Hurricanes could snap offshore oil pipelines in the Gulf of Mexico and other hurricane-prone areas, since the storms whip up strong underwater currents, a new study suggests
These pipelines could crack or rupture unless they are buried or their supporting foundations are built to withstand these hurricane-induced currents. “Major oil leaks from damaged pipelines could have irreversible impacts on the ocean environment,” the researchers warn in their study, to be published on 10 June in Geophysical Research Letters, a journal of the American Geophysical Union (AGU).
With the official start of hurricane season approaching on June 1, news reports about the Deep Horizon oil spill that began fouling the Gulf last month have raised questions about how a hurricane might complicate the unfolding disaster.
A hurricane might also create its own spills, the new research indicates. The storms’ powerful winds can raise waves 20 meters (66 feet) or more above the ocean surface. But their effects underwater are little known, although signs of seafloor damage have showed up after some hurricanes.
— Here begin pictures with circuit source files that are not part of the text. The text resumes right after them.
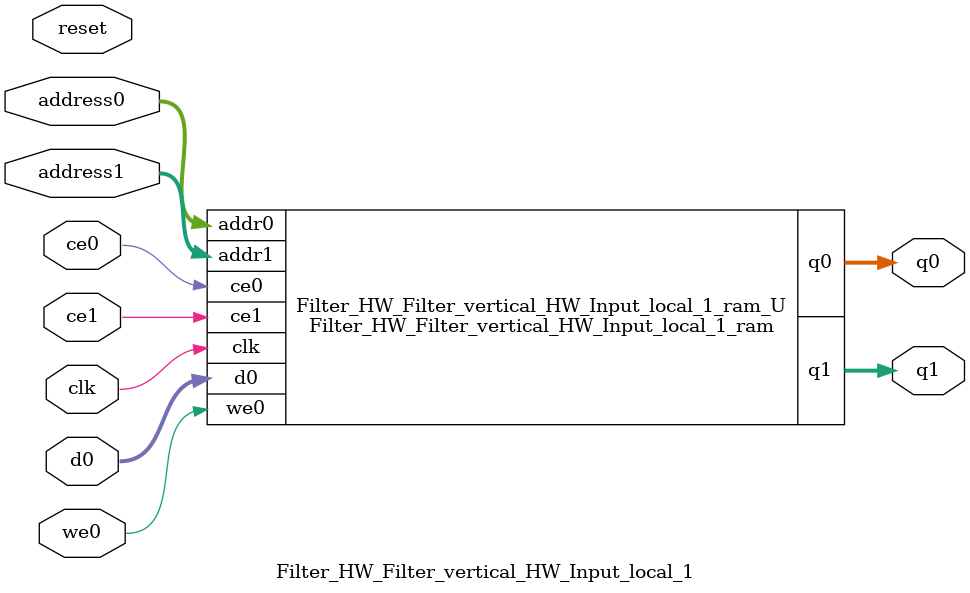
<source format=v>
`timescale 1 ns / 1 ps
module Filter_HW_Filter_vertical_HW_Input_local_1_ram (addr0, ce0, d0, we0, q0, addr1, ce1, q1,  clk);

parameter DWIDTH = 8;
parameter AWIDTH = 9;
parameter MEM_SIZE = 474;

input[AWIDTH-1:0] addr0;
input ce0;
input[DWIDTH-1:0] d0;
input we0;
output reg[DWIDTH-1:0] q0;
input[AWIDTH-1:0] addr1;
input ce1;
output reg[DWIDTH-1:0] q1;
input clk;

reg [DWIDTH-1:0] ram[0:MEM_SIZE-1];




always @(posedge clk)  
begin 
    if (ce0) begin
        if (we0) 
            ram[addr0] <= d0; 
        q0 <= ram[addr0];
    end
end


always @(posedge clk)  
begin 
    if (ce1) begin
        q1 <= ram[addr1];
    end
end


endmodule

`timescale 1 ns / 1 ps
module Filter_HW_Filter_vertical_HW_Input_local_1(
    reset,
    clk,
    address0,
    ce0,
    we0,
    d0,
    q0,
    address1,
    ce1,
    q1);

parameter DataWidth = 32'd8;
parameter AddressRange = 32'd474;
parameter AddressWidth = 32'd9;
input reset;
input clk;
input[AddressWidth - 1:0] address0;
input ce0;
input we0;
input[DataWidth - 1:0] d0;
output[DataWidth - 1:0] q0;
input[AddressWidth - 1:0] address1;
input ce1;
output[DataWidth - 1:0] q1;



Filter_HW_Filter_vertical_HW_Input_local_1_ram Filter_HW_Filter_vertical_HW_Input_local_1_ram_U(
    .clk( clk ),
    .addr0( address0 ),
    .ce0( ce0 ),
    .we0( we0 ),
    .d0( d0 ),
    .q0( q0 ),
    .addr1( address1 ),
    .ce1( ce1 ),
    .q1( q1 ));

endmodule


</source>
Based on unique measurements taken directly under a powerful hurricane, the new study’s calculations are the first to show that hurricanes propel underwater currents with enough oomph to dig up the seabed, potentially creating underwater mudslides and damaging pipes or other equipment resting on the bottom.
At least 50,000 kilometers (31,000 miles) of pipelines reportedly snake across the seafloor of the Gulf of Mexico. Damage to these pipelines can be difficult to detect if it causes only smaller leaks, rather than a catastrophic break, the researchers say. Repairing underwater pipes can cost more than fixing the offshore oil drilling platforms themselves, making it all the more important to prevent damage to pipelines in the first place.
The researchers, at the U.S. Naval Research Laboratory at Stennis Space Center, Mississippi, got an unprecedented view of a hurricane when Hurricane Ivan, a category-4 storm, crossed the Gulf of Mexico in 2004. The eye of the storm passed over a network of sensors on the ocean floor, put in place to monitor currents along the continental shelf in the Gulf.